Since 3D CNNs usually require larger dataset and are memory-demanding,5 some studies focused on the integration of orthogonal 2D-CNNs for medical image segmentation.10, 11, 17, 20 To the best of our knowledge, only one publication deals with 3D integration of 2D CNNs in the endovascular field,14 where the authors average together axial, sagittal, and coronal predictions to provide a smoother segmentation of the aortic lumen from CT scans. Following these state-of-the-art approaches, we have adopted a combination of 2D U-Nets trained on orthogonal planes to provide a final 3D segmentation.

Limitations

  • Dataset A larger dataset should further improve the performances of the proposed pipeline, leading to a better generalization and preventing overfitting problems. Moreover, including CTA acquired in different hospitals and with different scanners should increase the variability in the training, validation and test sets, leading to better segmentation results.

  • Segmentation accuracy In order to train the deep learning models involved in the adopted pipeline, a dataset composed of 80 CTAs has been semi-automatically segmented by trained experts. The models in the pipeline learn in a supervised manner how to segment CTA images. As a consequence, the accuracy of the pipeline strongly depends on the quality of the ground truth segmentations generated by the experts using the semi-automatic software. Having the same CTAs segmented by several experts would be helpful to deal with interobserver variability. However, since ground truth generation is a time-consuming task, in the present study we have provided only one ground truth segmentation for each patient.

  • Lumen segmentation In this work, the proposed pipeline segments the aortic lumen from CTAs, without considering the thrombus. Currently, the lack of annotated thrombi in our CTA scans prevented the development of this line of research. Moreover, since multi-class segmentation is more complex than binary segmentation, a larger dataset could be required to train the multi-class networks. In future works we aim at integrating the thrombus segmentation part.

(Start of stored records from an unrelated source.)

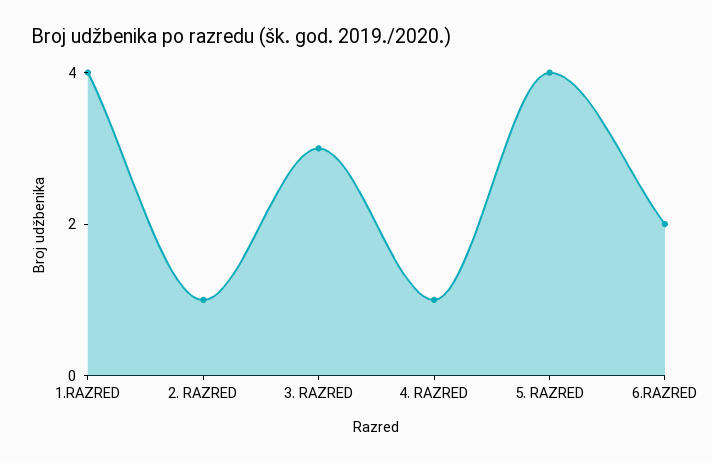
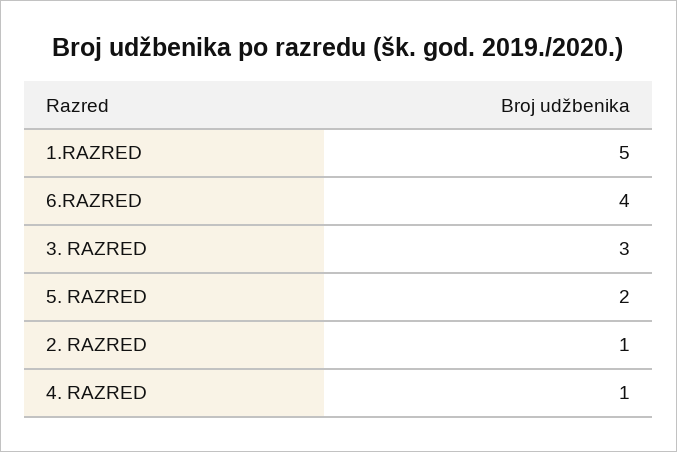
  {
-   "1.RAZRED": 4,
+   "1.RAZRED": 5,
    "2. RAZRED": 1,
    "3. RAZRED": 3,
    "4. RAZRED": 1,
-   "5. RAZRED": 4,
+   "5. RAZRED": 2,
-   "6.RAZRED": 2
+   "6.RAZRED": 4
  }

  • Preoperative CTA segmentation Another limitation of the current work is that the proposed pipeline is limited to preoperative CTA scans. It would be very interesting to perform automatic segmentation of both preoperative and postoperative aortic lumen, in order to evaluate the morphology changes after EVAR. In future works, after collecting and labeling postoperative CTAs, the developed pipeline will be trained and tested on postoperative data.

  • Patient anatomy In this work, we have not analyzed the impact of patient anatomy on the segmentation results. In future developments, given a bigger test set it might be possible to evaluate the variation of the segmentation performance with respect to the patient anatomy. This analysis might enable the identification of anatomies that are more difficult to segment and the development of a classification algorithm capable of automatically identifying these challenging cases.

  • ITK-Snap plugin Currently, the developed pipeline is not integrated in ITK-Snap. Further developments of the present study will address the implementation of ITK-Snap plugins to make the developed pipeline available.

Conclusion

The proposed automatic segmentation pipeline shows promising applications both for clinical practice and numerical analysis.

Considering that the aortic lumen segmentation is the first step for morphology analysis and stent-graft sizing, this approach may significantly reduce the workload for surgeons in the planning stage and facilitate decision making. Moreover, the automatic segmentation of the lumen in all the aortic segments represents an advantage, as it enables different types of geometric analysis (e.g., iliac tortuosity estimation, thoracic aortic arch analysis, etc.).

Finally, the 3D models obtained from the automatic segmentation may be used to perform different types of numerical analysis (e.g., simulation of guidewire insertion during EVAR, simulation of stent graft deployment, hemodynamic simulations, etc.).

On average, the whole pipeline took only 25 ± 1 s per scan, making it suitable for application in studies including large volumes of images.